## EXERCISE BRIEF
Check every line of the material below for the string "depth", and return the ones that have it.

## INFORMATION SHOWN
◇ ◇ ◇
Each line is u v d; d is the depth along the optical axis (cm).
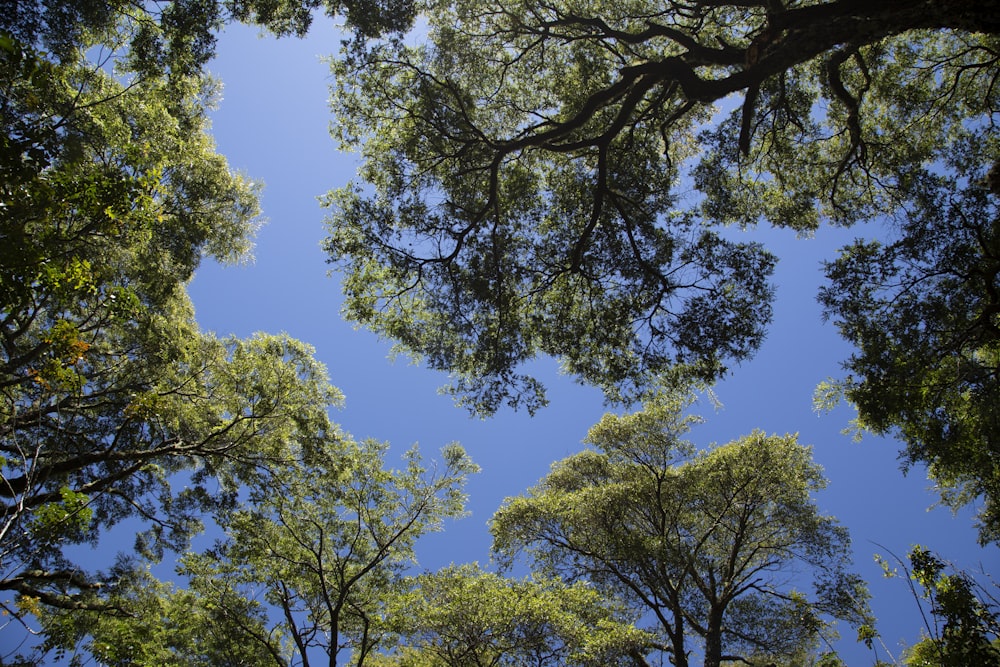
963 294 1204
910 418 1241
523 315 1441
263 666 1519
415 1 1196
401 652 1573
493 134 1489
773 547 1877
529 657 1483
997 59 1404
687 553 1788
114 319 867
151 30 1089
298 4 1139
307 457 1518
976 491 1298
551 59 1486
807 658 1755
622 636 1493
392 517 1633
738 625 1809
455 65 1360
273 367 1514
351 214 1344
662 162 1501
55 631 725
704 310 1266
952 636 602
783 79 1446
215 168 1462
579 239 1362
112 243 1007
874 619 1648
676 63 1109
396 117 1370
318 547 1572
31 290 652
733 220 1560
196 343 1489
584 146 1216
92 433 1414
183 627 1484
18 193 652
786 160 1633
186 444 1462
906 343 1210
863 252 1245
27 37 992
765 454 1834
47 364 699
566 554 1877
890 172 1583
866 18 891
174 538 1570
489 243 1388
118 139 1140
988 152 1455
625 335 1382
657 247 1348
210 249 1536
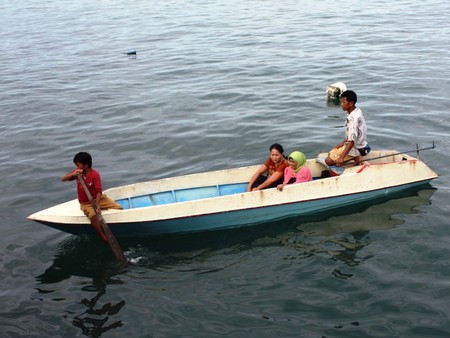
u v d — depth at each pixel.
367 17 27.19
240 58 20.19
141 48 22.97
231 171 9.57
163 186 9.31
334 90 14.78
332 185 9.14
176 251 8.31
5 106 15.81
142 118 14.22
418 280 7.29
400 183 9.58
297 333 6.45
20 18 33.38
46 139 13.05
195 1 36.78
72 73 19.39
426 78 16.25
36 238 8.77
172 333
◇ ◇ ◇
## PROBLEM SOLUTION
Each line is u v d; d is the depth along the optical axis (cm).
u v d — depth at each pixel.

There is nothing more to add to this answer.